Fabia had thus escaped from the clutches of Gabinius, and the latter was sullen and foiled. But none the less the Vestal was in a tremor of fear for the consequences of her meeting with the libertine. She knew that Gabinius was determined, dexterous, and indefatigable; that he was baffled, but not necessarily driven to throw over his illicit quest. And Fabia realized keenly that going as she had unattended into a strange house, and remaining there some time with no friendly eye to bear witness to her actions, would count terribly against her, if Gabinius was driven to bay. She dared not, as she would gladly have done, appear before the pontifices and demand of them that they mete out due punishment on Gabinius for grossly insulting the sanctity of a Vestal. Her hope was that Gabinius would realize that he could not incriminate her without ruining himself, and that he had been so thoroughly terrified on reflection as to what might be the consequences to himself, if he tried to follow the intrigue, that he would prudently drop it. These considerations hardly served to lighten the gloom which had fallen across Fabia's life. It was not so much the personal peril that saddened her. All her life she had heard the ugly din of the world's wickedness pass harmlessly over her head, like a storm dashing at the doors of some secluded dwelling that shielded its inhabitants from the tempest. But now she had come personally face to face with the demon of impurity; she had felt the fetid touch almost upon herself; and it hurt, it sickened her. Therefore it was that the other Vestals marvelled, asking what change had come over their companion, to quench the mild sunshine of her life; and Fabia held little Livia very long and very closely in her arms, as if it were a solace to feel near her an innocent little thing "unspotted of the world."
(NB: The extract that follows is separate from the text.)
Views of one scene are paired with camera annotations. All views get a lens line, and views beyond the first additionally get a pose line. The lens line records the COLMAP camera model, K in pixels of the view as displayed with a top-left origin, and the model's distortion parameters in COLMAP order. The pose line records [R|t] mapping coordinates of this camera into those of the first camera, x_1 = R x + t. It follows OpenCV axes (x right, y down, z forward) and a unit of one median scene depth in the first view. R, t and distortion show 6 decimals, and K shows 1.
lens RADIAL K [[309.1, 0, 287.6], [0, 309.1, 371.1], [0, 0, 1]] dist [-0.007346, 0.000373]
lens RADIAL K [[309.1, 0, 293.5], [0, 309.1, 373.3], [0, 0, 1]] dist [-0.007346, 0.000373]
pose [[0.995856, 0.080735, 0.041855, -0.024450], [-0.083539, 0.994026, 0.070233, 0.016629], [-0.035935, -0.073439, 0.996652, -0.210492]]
All this had happened a very few days before the breathless Agias came to inform Fabia of the plot against her nephew. Perhaps, as with Cornelia, the fact that one near and dear was in peril aided to make the consciousness of her own unhappiness less keen. None could question Fabia's resolute energy. She sent Agias on his way, then hurried off in her litter in quest of Caius Marcellus, the consul. Æmilius Paulus, the other consul, was a nonentity, not worth appealing to, since he had virtually abdicated office upon selling his neutrality to Cæsar. But Marcellus gave her little comfort. She broke in upon the noble lord, while he was participating in a drunken garden-party in the Gardens of Lucullus. The consul—hardly sober enough to talk coherently—had declared that it was impossible to start any troops that day to Præneste. "To-morrow, when he had time, he would consider the matter." And Fabia realized that the engine of government would be very slow to set in motion in favour of a marked Cæsarian.
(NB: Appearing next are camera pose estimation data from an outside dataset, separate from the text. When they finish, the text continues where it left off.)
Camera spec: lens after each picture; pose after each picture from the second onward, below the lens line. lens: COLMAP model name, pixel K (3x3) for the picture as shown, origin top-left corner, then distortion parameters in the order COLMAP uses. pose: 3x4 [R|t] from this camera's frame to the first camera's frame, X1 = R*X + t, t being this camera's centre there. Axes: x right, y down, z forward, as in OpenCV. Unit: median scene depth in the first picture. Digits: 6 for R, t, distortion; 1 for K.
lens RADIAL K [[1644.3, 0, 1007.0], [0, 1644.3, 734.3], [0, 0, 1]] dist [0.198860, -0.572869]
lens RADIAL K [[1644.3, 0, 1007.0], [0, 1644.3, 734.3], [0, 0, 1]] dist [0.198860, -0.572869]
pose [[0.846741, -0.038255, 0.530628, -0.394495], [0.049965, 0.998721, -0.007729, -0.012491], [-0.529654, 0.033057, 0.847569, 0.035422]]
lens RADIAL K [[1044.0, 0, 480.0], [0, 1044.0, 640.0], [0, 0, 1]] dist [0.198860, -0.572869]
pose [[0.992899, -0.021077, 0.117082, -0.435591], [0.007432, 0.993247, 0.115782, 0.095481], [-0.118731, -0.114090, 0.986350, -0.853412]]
But she had another recourse, and hastened her litter down one of the quieter streets of the Subura, where was the modest house occupied by Julius Cæsar before he became Pontifex Maximus. This building was now used by the Cæsarian leaders as a sort of party headquarters. Fabia boldly ordered the porter to summon before her Curio—whom she was sure was in the house. Much marvelling at the visit of a Vestal, the slave obeyed, and in a few moments that tribune was in her presence.

Caius Scribonius Curio was probably a very typical man of his age. He was personally of voluptuous habits, fearfully extravagant, endowed with very few scruples and a very weak sense of right and wrong. But he was clear-headed, energetic, a good orator, a clever reasoner, an astute handler of men, courageous, versatile, full of recourse, and on the whole above the commission of any really glaring moral infraction. He was now in his early prime, and he came before Fabia as a man tall, athletic, deep-chested, deep-voiced, with a regular profile, a clear, dark complexion, curly hair carefully dressed, freshly shaven, and in perfect toilet. It was a pleasure, in short, to come in contact with such a vigorous, aggressive personality, be the dark corners of his life what they might.

Curio yielded to no man in his love of Lucrine oysters and good Cæcuban wine. But he had been spending little time on the dining couch that evening. In fact he had at that moment in his hand a set of tablets on which he had been writing.

"Salve! Domina!" was his greeting, "what unusual honour is this which brings the most noble Vestal to the trysting spot of us poor Populares."